Catch up on all previous Talking Tech topics here.

Thomas Nguyen: “Ignore mastering and focus on getting really good at mixing. For self-masters, use a limiter and turn up db while monitoring the dynamic range and the compression amount. If you mixed the track well, it will sound good.”

Bas de Zwart: “If you produce at home, if you are going to invest in anything, invest in a hardware compressor. It will almost always have a better and richer sound than software compression. Don’t master your tracks separately, but create one long master for all your tracks. Don’t be afraid to experiment with drastic effects.”

Trevor Mundye: “Get the best monitors you can afford. Give space to your track instruments with panning and don’t overload volumes, keep any vocals upfront, listen to the mastered track on different sound systems and in the car before finalising. Oh and yes! Use your ears.”

Turf Daz: “Try out your track on as many different speakers and monitors, Even in the car and on laptops etc before finishing to make sure the sound is right.”

Kipros Tsokkos: “My mastering tip is never do your mastering if you do the production of the song…”

Christopher McGinnis: “The first thing I was ever told was ‘if it sounds better after mastering, you did a good job. If it sounds the same or worse, you need to try again or have someone else do it.'”

Cameron Bashaw: “Now that today’s biggest listening outlets are all streaming services implementing loundess control algorithms, don’t try to master as loud as possible. The loudness wars are over. And, if you think the song in question is destined for radio play, just know that radio stations apply their own heavy processing on top of your master anyway. Loudness is a relative thing.”
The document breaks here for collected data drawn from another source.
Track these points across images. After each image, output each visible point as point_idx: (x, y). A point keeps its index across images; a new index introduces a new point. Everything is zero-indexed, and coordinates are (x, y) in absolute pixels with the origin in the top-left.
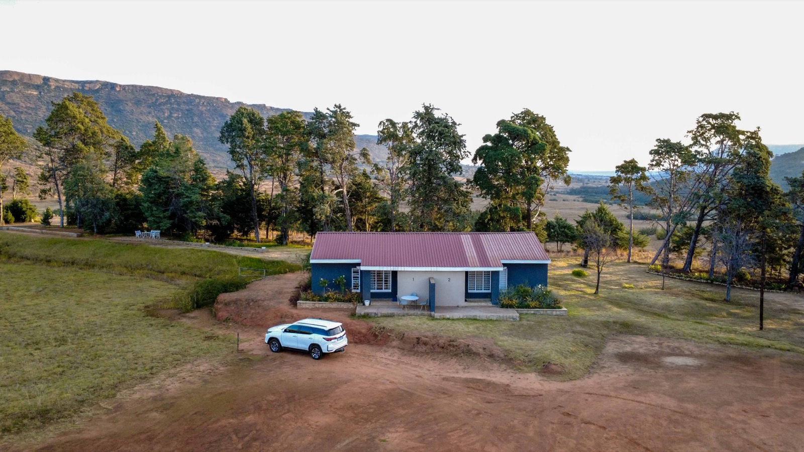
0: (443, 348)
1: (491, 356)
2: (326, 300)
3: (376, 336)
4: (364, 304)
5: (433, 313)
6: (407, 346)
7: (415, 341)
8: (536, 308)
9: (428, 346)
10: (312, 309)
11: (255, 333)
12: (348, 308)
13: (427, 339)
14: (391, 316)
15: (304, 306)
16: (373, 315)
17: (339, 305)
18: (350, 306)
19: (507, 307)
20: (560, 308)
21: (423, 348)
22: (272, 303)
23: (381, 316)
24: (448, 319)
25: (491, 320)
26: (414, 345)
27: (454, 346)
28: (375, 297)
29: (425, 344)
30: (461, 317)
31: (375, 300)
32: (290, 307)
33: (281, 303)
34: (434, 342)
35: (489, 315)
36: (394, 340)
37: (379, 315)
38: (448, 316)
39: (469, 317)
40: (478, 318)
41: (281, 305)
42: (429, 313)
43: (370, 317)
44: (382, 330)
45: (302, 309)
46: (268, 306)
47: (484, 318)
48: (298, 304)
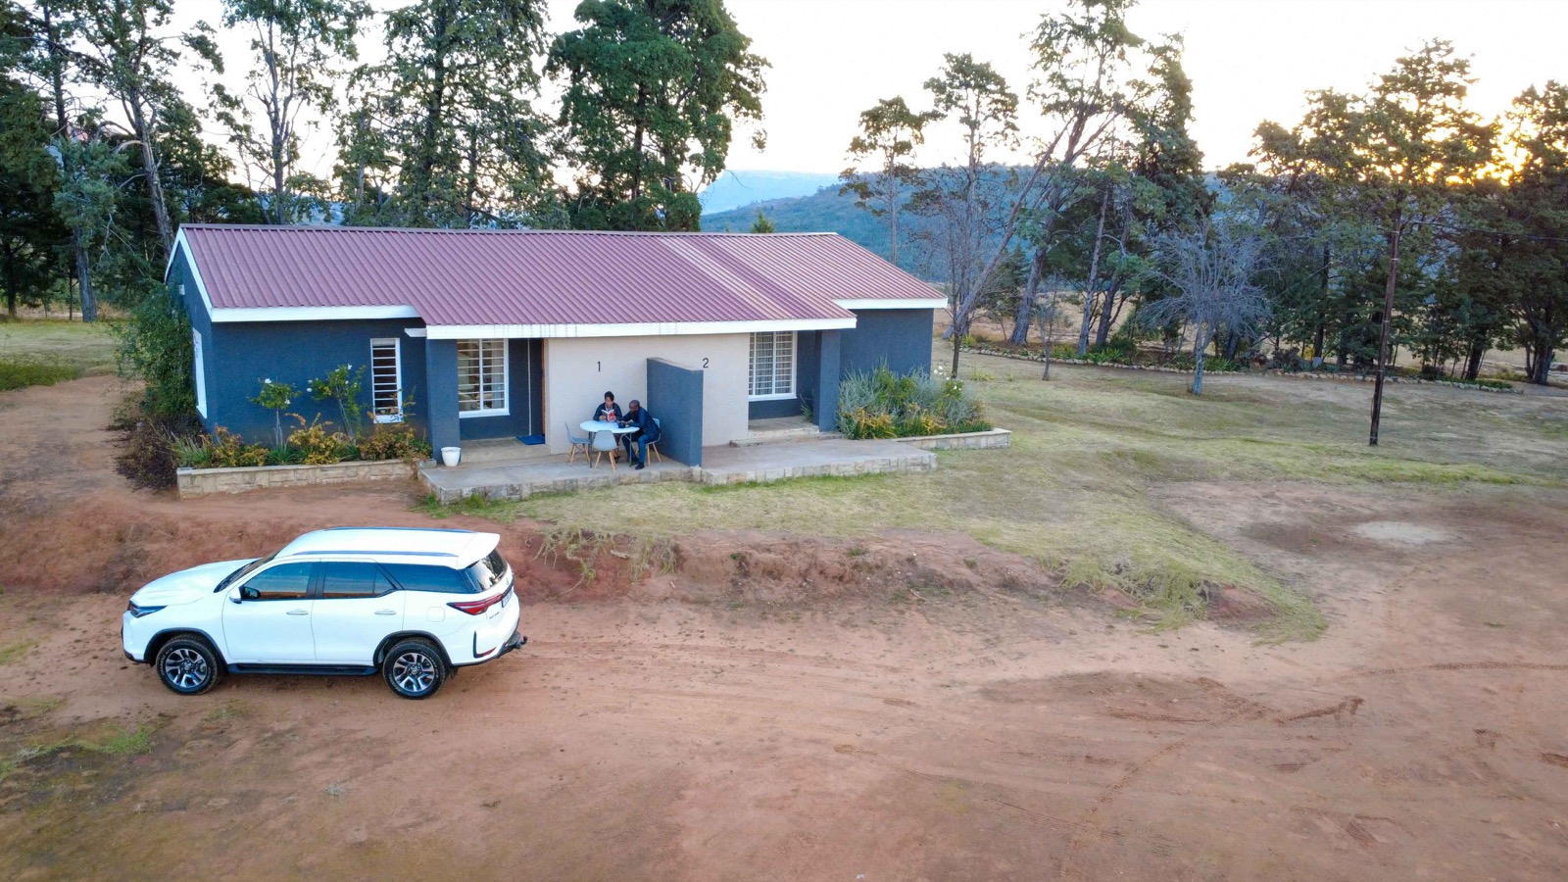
0: (841, 578)
1: (1010, 585)
2: (294, 456)
3: (571, 569)
4: (441, 462)
5: (696, 470)
6: (713, 591)
7: (731, 566)
8: (937, 431)
9: (786, 581)
10: (244, 496)
11: (22, 617)
12: (385, 481)
13: (772, 556)
14: (568, 491)
15: (208, 486)
16: (504, 493)
17: (350, 472)
18: (396, 469)
19: (869, 436)
20: (988, 428)
21: (776, 592)
22: (50, 488)
23: (533, 496)
24: (753, 484)
25: (868, 475)
26: (734, 583)
27: (870, 570)
28: (474, 432)
29: (773, 573)
30: (788, 475)
31: (475, 446)
32: (145, 494)
33: (94, 483)
34: (800, 563)
35: (860, 460)
36: (647, 574)
37: (526, 492)
38: (751, 476)
39: (811, 472)
40: (834, 473)
41: (96, 492)
42: (685, 469)
43: (495, 504)
44: (583, 542)
45: (203, 497)
46: (40, 498)
47: (850, 471)
48: (181, 482)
Stephen Brindley: “Music is far more than just hearing it, you have to be able to feel it.Keep it simple remember all great music should lift the spirit. Ears and your feelings are your best mastering tools.”

Charlie Tee: “Tip #1: Don’t pay for mastering if you can learn it. Tip #2: If you recorded and mixed it the right way, mastering should take less than 10 minutes per song. Tip #3: Yes, in the box can sound pretty good.”

Shimron Elit: “Make 3 copies of the master and mix them with different compression on each, including inverted dynamic.”

Mike Hillier: “Get a great sounding mix and then pay someone else (like me, hint hint) to master it.” – Regular contributor to MusicTech.